Oklahoma. (Primary, 43 delegates). Santorum leads Gingrich 43% to 22% in the most recent Rasmussen poll, with Romney at 18% and Paul bringing up the rear at 4%. Santorum will be counting on the state’s social conservatives to give him the win next Tuesday. Edge: Santorum.
Tennessee. (Primary, 58 delegates). Tennessee’s delegate selection rules are just odd enough to be a menace. Santorum is leading Romney 38% to 20% in the recent Vanderbilt University poll. Paul and Gingrich are at 15% and 13%, respectively. But 44 of the delegates are allocated proportionally to the top three candidates, the remaining 14 are chosen by state GOP leaders. And none of the delegates on the ballot is committed to Santorum, meaning they could turn on him in Tampa. That’s why a loss for Romney here may not hurt his delegate count that much. Edge: Santorum.

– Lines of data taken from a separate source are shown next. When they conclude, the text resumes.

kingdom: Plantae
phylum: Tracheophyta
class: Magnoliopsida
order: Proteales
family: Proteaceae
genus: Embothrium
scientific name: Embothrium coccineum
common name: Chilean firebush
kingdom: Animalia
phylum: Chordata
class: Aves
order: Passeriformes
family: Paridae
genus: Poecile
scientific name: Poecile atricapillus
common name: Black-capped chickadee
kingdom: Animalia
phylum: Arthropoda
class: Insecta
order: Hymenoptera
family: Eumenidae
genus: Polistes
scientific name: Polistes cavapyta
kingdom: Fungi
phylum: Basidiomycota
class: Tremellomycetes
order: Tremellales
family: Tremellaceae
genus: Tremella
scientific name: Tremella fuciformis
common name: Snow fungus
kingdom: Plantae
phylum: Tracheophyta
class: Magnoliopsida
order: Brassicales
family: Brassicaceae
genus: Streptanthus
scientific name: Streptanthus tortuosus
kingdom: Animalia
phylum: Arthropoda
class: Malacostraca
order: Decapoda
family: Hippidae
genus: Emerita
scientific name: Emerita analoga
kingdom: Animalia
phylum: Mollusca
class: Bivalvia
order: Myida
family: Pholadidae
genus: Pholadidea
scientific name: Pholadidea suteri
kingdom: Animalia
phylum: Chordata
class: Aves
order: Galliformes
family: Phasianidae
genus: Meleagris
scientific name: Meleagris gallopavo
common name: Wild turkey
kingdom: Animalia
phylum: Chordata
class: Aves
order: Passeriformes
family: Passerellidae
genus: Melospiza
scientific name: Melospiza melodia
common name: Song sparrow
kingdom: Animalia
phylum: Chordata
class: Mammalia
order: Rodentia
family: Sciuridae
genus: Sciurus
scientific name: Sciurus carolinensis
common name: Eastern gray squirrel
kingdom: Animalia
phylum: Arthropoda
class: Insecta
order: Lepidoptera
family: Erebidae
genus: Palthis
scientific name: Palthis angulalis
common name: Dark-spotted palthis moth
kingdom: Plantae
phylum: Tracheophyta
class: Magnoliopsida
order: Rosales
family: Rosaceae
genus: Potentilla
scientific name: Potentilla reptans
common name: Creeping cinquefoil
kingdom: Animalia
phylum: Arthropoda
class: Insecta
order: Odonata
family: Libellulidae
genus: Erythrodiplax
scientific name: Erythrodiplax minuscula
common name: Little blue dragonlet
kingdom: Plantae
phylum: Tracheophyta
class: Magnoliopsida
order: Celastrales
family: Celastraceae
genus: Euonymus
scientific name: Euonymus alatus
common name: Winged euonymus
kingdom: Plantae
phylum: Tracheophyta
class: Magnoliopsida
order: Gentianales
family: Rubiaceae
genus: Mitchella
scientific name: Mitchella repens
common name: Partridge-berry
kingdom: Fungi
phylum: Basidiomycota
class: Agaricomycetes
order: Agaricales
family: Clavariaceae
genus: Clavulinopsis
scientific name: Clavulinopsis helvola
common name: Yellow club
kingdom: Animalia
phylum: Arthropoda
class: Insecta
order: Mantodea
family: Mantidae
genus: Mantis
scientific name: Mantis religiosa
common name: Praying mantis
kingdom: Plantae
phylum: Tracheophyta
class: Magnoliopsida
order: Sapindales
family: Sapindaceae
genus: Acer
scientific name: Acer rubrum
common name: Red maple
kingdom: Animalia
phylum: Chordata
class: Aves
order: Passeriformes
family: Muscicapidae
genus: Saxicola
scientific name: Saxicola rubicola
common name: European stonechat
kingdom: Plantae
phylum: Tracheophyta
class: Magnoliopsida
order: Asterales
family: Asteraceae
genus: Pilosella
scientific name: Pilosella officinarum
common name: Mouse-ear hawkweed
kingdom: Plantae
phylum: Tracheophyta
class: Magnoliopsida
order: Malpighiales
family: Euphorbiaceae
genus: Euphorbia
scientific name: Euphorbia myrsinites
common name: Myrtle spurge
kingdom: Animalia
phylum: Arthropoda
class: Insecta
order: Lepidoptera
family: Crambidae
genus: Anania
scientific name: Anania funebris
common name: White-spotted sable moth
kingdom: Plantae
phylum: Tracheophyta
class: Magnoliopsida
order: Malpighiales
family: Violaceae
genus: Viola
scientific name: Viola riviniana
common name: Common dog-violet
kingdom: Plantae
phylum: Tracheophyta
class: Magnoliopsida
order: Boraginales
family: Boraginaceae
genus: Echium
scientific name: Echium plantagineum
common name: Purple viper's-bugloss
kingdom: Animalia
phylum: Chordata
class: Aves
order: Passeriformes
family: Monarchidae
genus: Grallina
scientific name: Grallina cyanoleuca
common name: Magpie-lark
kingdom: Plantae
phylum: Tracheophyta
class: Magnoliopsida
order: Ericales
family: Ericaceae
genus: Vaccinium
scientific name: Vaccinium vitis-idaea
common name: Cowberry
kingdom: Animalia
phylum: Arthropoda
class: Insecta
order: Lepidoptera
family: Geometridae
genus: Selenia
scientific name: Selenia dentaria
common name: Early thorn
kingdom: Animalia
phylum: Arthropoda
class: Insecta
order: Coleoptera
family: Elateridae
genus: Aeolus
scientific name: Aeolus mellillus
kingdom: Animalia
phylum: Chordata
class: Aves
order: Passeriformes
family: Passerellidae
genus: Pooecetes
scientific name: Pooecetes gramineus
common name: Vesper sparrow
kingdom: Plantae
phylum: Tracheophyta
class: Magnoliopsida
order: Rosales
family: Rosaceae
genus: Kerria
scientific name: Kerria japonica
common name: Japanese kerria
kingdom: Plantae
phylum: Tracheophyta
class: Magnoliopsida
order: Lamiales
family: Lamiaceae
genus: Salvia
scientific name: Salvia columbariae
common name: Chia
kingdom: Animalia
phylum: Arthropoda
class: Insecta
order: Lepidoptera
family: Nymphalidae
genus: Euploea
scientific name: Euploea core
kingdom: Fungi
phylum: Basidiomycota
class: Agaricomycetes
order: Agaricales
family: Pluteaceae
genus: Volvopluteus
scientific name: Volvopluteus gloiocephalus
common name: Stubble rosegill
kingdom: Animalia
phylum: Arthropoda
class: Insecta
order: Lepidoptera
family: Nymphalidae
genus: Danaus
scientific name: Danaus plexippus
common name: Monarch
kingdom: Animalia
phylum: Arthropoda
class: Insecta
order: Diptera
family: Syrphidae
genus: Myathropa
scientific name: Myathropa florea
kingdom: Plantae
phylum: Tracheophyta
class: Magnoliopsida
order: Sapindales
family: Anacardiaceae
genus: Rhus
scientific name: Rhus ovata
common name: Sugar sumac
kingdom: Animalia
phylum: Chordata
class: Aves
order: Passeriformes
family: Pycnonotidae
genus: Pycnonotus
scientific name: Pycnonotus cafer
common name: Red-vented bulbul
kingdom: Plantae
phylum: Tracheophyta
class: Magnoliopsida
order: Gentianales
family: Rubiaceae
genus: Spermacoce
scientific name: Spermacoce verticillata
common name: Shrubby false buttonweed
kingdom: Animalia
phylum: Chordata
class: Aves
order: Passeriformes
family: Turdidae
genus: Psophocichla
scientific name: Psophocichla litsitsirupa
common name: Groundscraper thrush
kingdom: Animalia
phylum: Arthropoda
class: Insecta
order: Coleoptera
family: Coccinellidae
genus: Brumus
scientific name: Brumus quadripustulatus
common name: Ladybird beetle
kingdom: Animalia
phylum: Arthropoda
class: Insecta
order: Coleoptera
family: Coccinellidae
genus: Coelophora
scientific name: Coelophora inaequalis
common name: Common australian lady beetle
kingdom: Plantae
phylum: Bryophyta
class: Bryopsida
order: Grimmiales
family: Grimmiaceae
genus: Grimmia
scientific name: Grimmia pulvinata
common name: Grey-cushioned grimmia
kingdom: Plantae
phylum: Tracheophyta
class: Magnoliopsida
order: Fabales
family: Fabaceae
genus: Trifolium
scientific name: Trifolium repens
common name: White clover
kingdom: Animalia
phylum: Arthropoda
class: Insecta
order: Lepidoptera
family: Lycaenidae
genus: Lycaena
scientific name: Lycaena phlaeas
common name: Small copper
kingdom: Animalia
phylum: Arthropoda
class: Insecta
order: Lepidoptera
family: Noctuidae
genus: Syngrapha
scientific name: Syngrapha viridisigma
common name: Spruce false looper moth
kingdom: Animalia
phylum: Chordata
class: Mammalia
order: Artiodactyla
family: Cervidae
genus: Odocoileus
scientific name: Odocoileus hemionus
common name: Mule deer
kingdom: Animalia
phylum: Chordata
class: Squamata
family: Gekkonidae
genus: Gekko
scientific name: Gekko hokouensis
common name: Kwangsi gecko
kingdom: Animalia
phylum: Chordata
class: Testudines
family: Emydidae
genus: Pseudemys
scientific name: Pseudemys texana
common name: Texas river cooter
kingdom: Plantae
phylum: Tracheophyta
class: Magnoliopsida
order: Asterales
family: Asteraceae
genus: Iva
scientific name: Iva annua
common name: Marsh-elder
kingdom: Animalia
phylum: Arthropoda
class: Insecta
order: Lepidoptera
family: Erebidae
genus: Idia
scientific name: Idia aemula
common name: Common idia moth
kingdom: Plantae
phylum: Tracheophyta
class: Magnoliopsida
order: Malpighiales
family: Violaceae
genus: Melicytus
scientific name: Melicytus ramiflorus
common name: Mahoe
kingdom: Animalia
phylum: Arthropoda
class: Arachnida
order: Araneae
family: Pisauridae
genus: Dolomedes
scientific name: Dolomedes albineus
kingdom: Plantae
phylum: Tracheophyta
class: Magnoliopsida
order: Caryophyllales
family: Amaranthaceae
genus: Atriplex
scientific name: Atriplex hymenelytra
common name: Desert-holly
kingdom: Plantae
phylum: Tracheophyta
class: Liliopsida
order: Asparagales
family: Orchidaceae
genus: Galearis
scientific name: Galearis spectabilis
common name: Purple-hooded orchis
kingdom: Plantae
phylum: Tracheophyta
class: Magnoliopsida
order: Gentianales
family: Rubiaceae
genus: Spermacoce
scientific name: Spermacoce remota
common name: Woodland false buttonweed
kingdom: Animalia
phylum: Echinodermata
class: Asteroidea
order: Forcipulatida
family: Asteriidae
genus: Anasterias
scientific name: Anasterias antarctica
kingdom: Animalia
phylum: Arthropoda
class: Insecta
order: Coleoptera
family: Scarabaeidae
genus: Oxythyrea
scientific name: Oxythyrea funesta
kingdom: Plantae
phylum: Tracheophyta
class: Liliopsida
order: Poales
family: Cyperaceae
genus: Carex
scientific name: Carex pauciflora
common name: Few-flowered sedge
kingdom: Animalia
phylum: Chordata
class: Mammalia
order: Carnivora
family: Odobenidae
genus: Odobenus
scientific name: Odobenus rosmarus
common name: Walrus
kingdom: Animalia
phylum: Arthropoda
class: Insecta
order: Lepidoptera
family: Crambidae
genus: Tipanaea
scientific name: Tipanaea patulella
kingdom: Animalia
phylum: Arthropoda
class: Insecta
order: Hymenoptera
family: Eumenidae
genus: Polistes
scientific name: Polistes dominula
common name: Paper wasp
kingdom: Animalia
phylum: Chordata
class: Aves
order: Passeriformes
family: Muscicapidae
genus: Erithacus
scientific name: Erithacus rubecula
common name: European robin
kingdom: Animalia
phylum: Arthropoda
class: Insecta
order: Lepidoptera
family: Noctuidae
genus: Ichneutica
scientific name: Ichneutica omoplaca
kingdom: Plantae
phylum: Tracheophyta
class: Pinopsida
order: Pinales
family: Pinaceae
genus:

Idaho. (Caucus, 32 delegates). Idaho Republicans will vote in a caucus for the first time in 40 years because the state party just changed its procedures. But Republicans reportedly are confused by the new caucus rules. Romney is getting a lot of help in the state, where governor “Butch” Otter and Sen. James Risch are stumping for him. Edge: Romney
Alaska. (Caucus, 27 delegates.) Polling hasn’t yet begun in the state. Alaska Sen. Lisa Murkowski has endorsed Romney, and he won the 2008 contest with nearly 36% of the vote. Still, in the candidates’ debate in Arizona, Romney bashed Santorum’s vote for the “Bridge to Nowhere” that connected a tiny island to the Alaska town of Ketchikan — and brought “pork barrel” bucks to the state. Edge: Tossup
Wyoming. (Caucus, 29 delegates.) Voting for almost half of the delegates begins March 6 and continues through March 10. The remaining delegates are elected at the state’s Republican Convention in mid-April.) Early straw polls in some counties have put Romney in the lead, but it’s too early to call. Edge: Tossup
Bottom Line: Exit polling in Michigan and Arizona Tuesday continued to reveal a disturbing trend: GOP voters were longing for the choice of a candidate not currently on the ballot. If the campaign does come end with a brokered convention, other names could come into play, most notably former Florida Gov. Jeb Bush — son of President George H.W. Bush and brother of President George W. Bush. Although the younger Bush said last year that he wasn’t interested in a run for the presidency in 2012, all bets are off if the nomination isn’t locked up before the convention.
–Susan J. Aluise is a former White House correspondent who has covered several presidential campaigns.
The opinions contained in this column are solely those of the writer.